GET YOUR RED HOT TULIPS!:

Why oil prices will tank: Arguments that $4-a-gallon gas (or even higher) is here to stay are dead wrong. Housing's boom-and-bust cycle tells you why. (Shawn Tully, 6/06/08, CNN Money)

[E]ven if Saudi Arabia produces at $4 a barrel, if the final, multi-millionth barrel required to heat houses and run cars costs $50, and is produced, for argument's sake, at a flagging field in West Texas, the world price is $50. That's what economists call the equilibrium price: It's where the price that customers are willing to pay meets the production cost, including a cushion, naturally, for profit or "the cost of capital." [...]

So what does that barrel cost today? According to Stephen Brown, an economist at the Dallas Federal Reserve, that final barrel costs just $50 to produce. And when the price is $125, the incentive to pour out more oil, like homebuilders' incentive to build more two years ago, is irresistible.

It takes a while to develop new supplies of oil, but the signs of a surge are already in place. Shale oil costing around $70 a barrel is now being produced in the Dakotas. Tar sands are attracting investment in Canada, also at around $70. New technology could soon minimize the pollution caused by producing oil from our super-plentiful supplies of coal.

"History suggests that when there's this much money to be made, new supplies do get developed," says Brown.

That's just the supply side of the equation. Demand should start to decline as well, albeit gradually.

"Historically, the oil market has under-anticipated the amount of conservation brought on by high prices," says Brown. Sales of big cars are collapsing; Americans are cutting down on driving. The airlines are scaling back flights.

We've learned another important lesson from the housing market: The longer prices stay stratospheric, the worse the eventual crash - simply because the higher the prices and bigger the profit margins, the bigger the incentive to over-produce.

It's even possible that, a few years hence, we could see a sustained period of plentiful oil supplies and low prices, meaning $50 or below.

A similar scenario occurred following the price explosion in the 1970s and early 1980s. The price spike caused the world to cut back sharply on oil consumption. By the mid-80s, oil prices had fallen from almost $40 to around $15. They remained extremely low for two decades.

Posted by Orrin Judd at June 6, 2008 2:25 PM
Comments

McCain is probably hoping the bubble pops in the next five months....

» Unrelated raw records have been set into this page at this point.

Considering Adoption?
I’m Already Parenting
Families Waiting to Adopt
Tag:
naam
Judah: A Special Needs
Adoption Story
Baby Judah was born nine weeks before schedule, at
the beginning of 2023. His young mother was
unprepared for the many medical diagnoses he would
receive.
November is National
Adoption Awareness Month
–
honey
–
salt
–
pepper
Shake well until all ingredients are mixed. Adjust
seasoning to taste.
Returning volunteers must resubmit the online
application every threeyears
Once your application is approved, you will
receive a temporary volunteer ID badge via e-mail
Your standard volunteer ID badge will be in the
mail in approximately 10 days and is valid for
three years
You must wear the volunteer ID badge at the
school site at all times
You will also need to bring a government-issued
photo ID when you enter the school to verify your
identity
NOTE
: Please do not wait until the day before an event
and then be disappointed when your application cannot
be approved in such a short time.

Posted by: PapayaSF at June 6, 2008 10:01 PM

Not a chance. The whole debacle is being orchestrated to last until the election at which time things will return to "normal" even if McCain wins. Even Soros et al. can't keep this up indefinitely.

Posted by: erp at June 7, 2008 9:32 AM

The $10 jump in 1 day yesterday should have clued everybody in that supply and demand aren't driving the price, financial markets are. The GOP needs to hammer on the "Dems won't let us drill locally for oil" meme in order to try and offset the "it's Bush and the GOP's fault" the Dems will use

Posted by: AWW at June 7, 2008 11:48 AM

Don't know how true it is, but I heard many oil tankers are just waiting for the left to return to power to sail in and make everything better.

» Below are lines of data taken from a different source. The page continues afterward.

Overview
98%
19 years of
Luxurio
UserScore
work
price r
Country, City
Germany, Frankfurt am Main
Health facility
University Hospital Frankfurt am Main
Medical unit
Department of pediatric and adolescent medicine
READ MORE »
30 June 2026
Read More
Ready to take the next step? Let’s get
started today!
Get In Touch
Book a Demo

Posted by: erp at June 7, 2008 2:03 PM

While there are undoubtedly speculative moves going on, let's not forget that there are several 'valid' reasons for the surging price of oil.

Production in the North Sea is down (a bit, as I remember). Production in Nigeria is off about 20%, due to sabotage, violence, theft, and vandalism. Production in Venezuela is down (and we are getting much less than 20 years ago). Production in Russia is down. Production in Mexico is down.

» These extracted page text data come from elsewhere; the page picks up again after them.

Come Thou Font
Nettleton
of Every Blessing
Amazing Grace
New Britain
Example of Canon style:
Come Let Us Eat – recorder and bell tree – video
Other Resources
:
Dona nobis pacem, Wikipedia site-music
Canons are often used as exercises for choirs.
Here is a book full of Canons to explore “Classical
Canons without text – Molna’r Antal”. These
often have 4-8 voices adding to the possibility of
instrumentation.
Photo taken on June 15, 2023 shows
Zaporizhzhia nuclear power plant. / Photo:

The Saudis can't make up all that difference - in fact, today's WSJ claimed they are just about 2 million bbl per day below full flow (out of a total of about 86 million bbl a day). Pretty close to their limit already.

In the past, a slowdown in US consumption would have already caused a price slide. Not so today, with other markets eager to buy. Perhaps the fungibility of oil is changing.

If Iran and Iraq were pumping near their limits (and selling unfettered to the West, or even China), things would be much looser. The market is tight now, which makes the speculative activity all the more consequential. But I am skeptical that the 'bubble' will pop. The only strategy anyone has right now is to get more from the Saudis. We need to look elsewhere.